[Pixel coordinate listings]
== Segment start ==
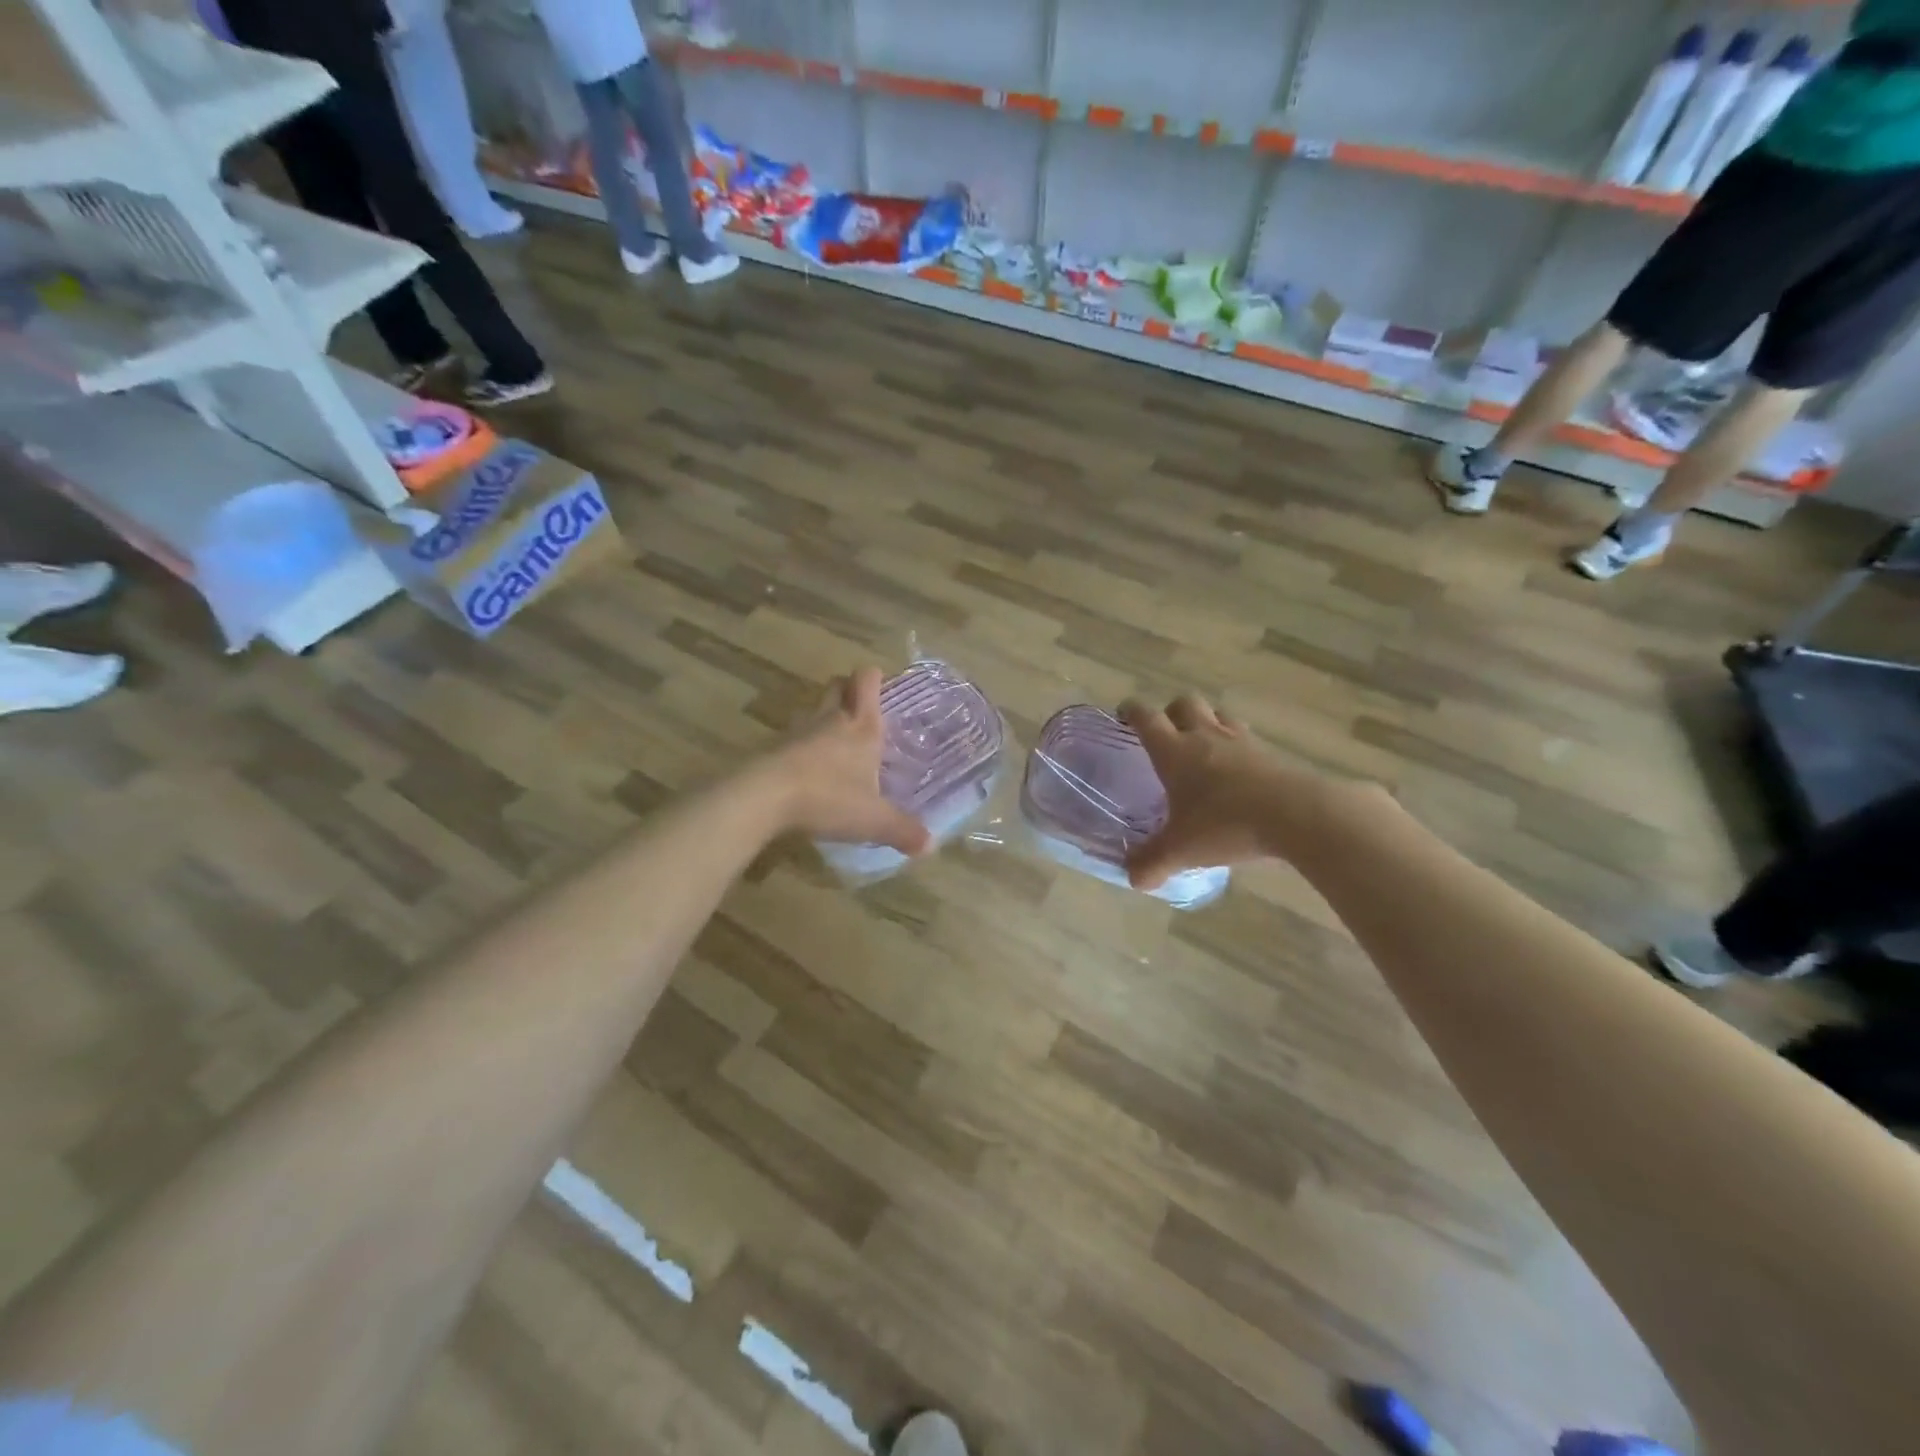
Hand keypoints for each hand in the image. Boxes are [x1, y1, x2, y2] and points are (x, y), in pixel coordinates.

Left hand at [760, 668, 929, 855]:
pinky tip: (808, 768)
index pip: (867, 681)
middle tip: (859, 709)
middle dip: (848, 691)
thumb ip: (902, 830)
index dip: (873, 678)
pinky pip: (793, 738)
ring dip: (824, 717)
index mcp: (862, 727)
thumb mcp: (873, 820)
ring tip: (835, 739)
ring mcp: (799, 732)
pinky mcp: (774, 749)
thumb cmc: (828, 798)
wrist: (764, 798)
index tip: (880, 684)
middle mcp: (831, 720)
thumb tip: (931, 845)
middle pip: (837, 686)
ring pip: (813, 710)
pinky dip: (802, 745)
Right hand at [1119, 693, 1320, 889]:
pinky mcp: (1270, 753)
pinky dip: (1236, 745)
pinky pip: (1247, 737)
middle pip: (1184, 703)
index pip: (1146, 717)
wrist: (1296, 815)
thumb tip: (1133, 878)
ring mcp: (1241, 741)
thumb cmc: (1226, 824)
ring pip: (1218, 714)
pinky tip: (1237, 769)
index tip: (1124, 714)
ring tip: (1202, 745)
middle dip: (1171, 712)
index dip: (1131, 711)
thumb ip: (1153, 863)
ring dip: (1206, 722)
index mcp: (1175, 751)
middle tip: (1166, 733)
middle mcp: (1205, 736)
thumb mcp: (1182, 850)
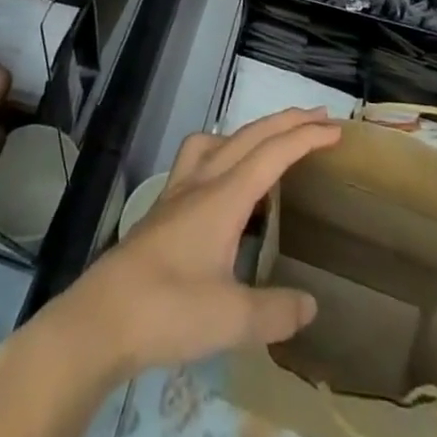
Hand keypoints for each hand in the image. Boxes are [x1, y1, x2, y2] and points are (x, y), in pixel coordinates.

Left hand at [31, 109, 341, 381]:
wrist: (102, 317)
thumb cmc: (168, 310)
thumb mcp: (231, 319)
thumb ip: (275, 311)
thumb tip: (310, 304)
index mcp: (224, 197)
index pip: (272, 153)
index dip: (305, 138)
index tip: (335, 129)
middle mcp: (202, 181)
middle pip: (250, 136)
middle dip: (286, 122)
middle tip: (319, 117)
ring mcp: (179, 191)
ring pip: (219, 140)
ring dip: (251, 130)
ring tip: (271, 140)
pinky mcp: (164, 207)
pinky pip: (198, 158)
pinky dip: (221, 151)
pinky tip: (223, 178)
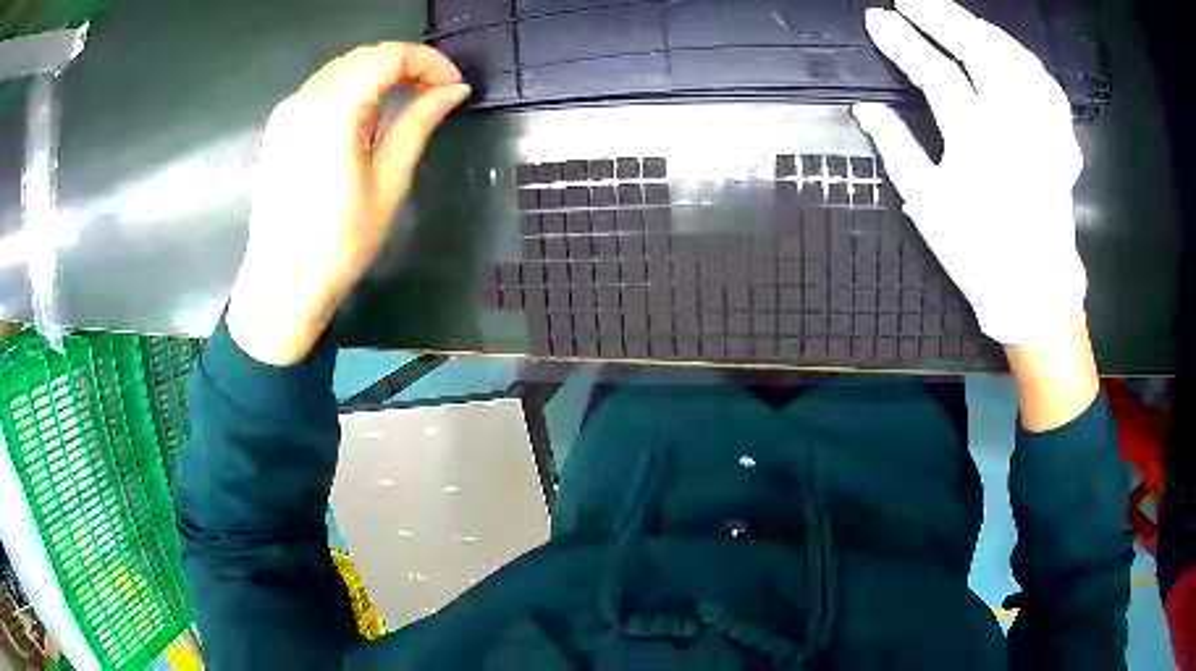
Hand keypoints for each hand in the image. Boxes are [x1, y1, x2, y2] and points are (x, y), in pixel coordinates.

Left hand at [227, 43, 469, 365]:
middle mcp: (306, 98)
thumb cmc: (340, 242)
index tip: (453, 86)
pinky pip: (323, 87)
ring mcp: (288, 111)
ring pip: (344, 68)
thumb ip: (419, 123)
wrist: (282, 283)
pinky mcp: (280, 127)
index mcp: (334, 109)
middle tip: (436, 93)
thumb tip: (453, 90)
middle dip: (407, 65)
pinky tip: (367, 115)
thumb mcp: (389, 181)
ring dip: (380, 74)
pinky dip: (353, 88)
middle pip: (365, 56)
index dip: (429, 63)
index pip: (390, 56)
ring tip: (407, 102)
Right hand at [853, 0, 1085, 345]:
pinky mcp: (1061, 141)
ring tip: (956, 15)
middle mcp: (1016, 127)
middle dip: (941, 17)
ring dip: (983, 29)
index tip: (877, 19)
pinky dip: (1026, 60)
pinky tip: (1009, 50)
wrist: (1035, 293)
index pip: (935, 73)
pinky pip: (1048, 88)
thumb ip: (897, 150)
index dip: (903, 42)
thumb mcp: (929, 207)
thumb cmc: (979, 256)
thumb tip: (864, 107)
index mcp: (977, 143)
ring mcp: (1044, 131)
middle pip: (980, 52)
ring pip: (1017, 60)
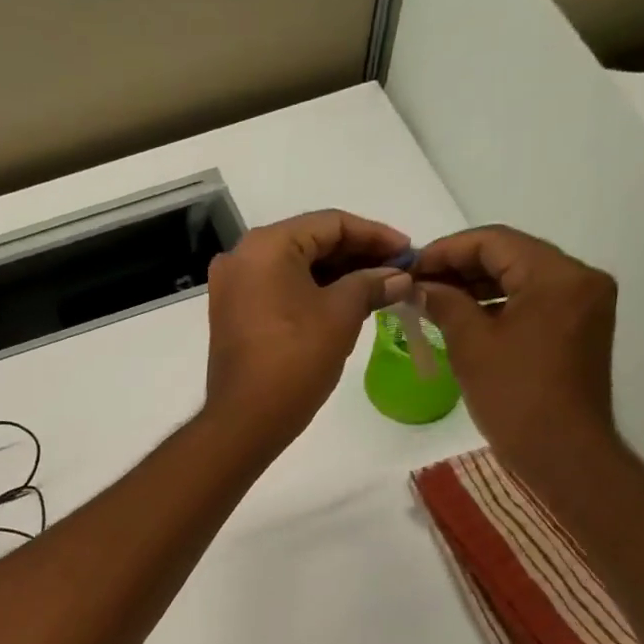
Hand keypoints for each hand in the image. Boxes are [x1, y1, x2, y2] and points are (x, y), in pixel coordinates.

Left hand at [204, 209, 411, 448]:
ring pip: (296, 268)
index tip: (409, 251)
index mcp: (266, 245)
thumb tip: (399, 276)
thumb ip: (372, 284)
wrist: (246, 420)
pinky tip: (347, 304)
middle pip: (311, 242)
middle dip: (357, 256)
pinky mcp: (234, 314)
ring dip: (338, 276)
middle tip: (399, 271)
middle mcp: (242, 256)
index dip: (375, 235)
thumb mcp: (341, 316)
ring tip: (381, 288)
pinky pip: (280, 290)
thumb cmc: (295, 361)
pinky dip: (313, 293)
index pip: (330, 223)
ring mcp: (233, 287)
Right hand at [413, 225, 620, 489]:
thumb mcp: (471, 345)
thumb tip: (419, 285)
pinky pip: (533, 301)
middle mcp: (579, 279)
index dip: (447, 250)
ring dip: (477, 286)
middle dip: (461, 267)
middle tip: (417, 283)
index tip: (410, 266)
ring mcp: (584, 304)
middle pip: (511, 255)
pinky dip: (498, 304)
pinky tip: (463, 316)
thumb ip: (445, 303)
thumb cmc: (515, 397)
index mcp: (558, 275)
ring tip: (433, 299)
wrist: (563, 452)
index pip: (495, 241)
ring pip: (522, 278)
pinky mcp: (579, 328)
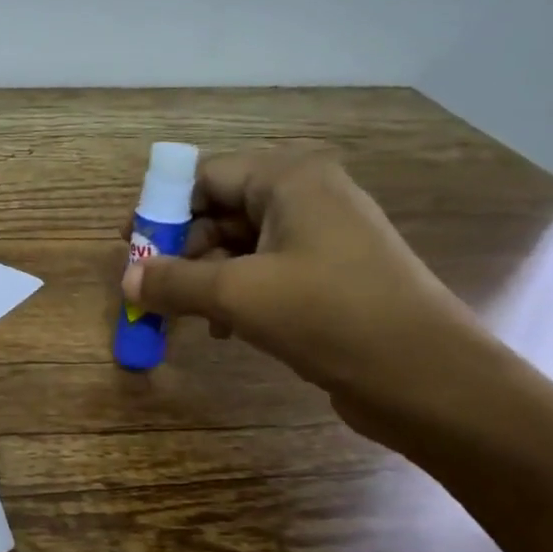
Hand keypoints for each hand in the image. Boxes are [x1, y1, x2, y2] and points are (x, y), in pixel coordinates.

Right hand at [119, 149, 491, 432]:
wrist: (426, 375)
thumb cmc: (328, 315)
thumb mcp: (236, 295)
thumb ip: (173, 281)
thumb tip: (126, 280)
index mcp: (290, 180)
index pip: (207, 176)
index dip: (163, 209)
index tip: (132, 247)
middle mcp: (308, 197)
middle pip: (221, 210)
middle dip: (182, 250)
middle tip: (153, 289)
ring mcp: (323, 237)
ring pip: (240, 246)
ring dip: (206, 278)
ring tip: (185, 316)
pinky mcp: (330, 275)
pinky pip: (265, 271)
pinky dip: (236, 294)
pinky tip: (224, 330)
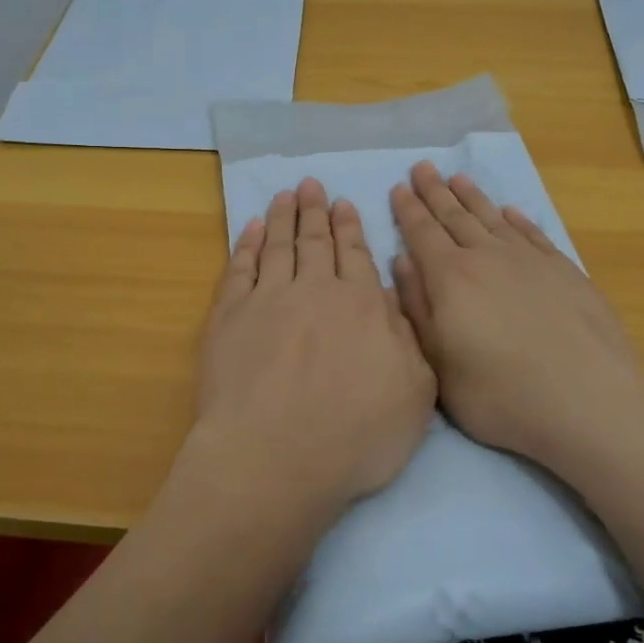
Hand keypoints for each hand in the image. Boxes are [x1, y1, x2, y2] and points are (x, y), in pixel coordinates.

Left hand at [181, 177, 436, 530]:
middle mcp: (314, 290)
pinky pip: (240, 268)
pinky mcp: (229, 316)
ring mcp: (268, 299)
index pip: (355, 255)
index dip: (349, 228)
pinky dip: (247, 244)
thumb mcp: (414, 394)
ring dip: (283, 216)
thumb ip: (409, 340)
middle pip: (315, 242)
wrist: (274, 457)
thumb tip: (392, 298)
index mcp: (361, 306)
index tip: (343, 204)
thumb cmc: (354, 436)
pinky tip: (251, 228)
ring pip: (278, 245)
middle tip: (311, 184)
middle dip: (315, 211)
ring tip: (285, 193)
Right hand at [389, 162, 643, 468]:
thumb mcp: (440, 365)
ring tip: (458, 177)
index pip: (422, 232)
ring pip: (493, 218)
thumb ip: (417, 309)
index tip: (399, 186)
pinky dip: (517, 219)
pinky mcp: (565, 272)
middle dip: (435, 191)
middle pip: (455, 216)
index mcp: (451, 278)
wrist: (591, 404)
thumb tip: (401, 262)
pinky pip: (533, 234)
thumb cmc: (502, 395)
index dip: (408, 209)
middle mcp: (488, 258)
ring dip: (473, 197)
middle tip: (423, 166)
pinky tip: (510, 211)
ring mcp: (530, 261)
== Segment end ==
> What is needed:
Each line of the records that contains the string "wrist" must be copied.

> Response below:
wrist: (764, 798)
wrist: (1296, 815)
wrist: (102, 317)
wrist: (282, 283)
wrist: (1035, 293)
wrist: (246, 420)
wrist: (563, 452)
wrist: (426, 375)
wrist: (274, 457)
wrist: (591, 404)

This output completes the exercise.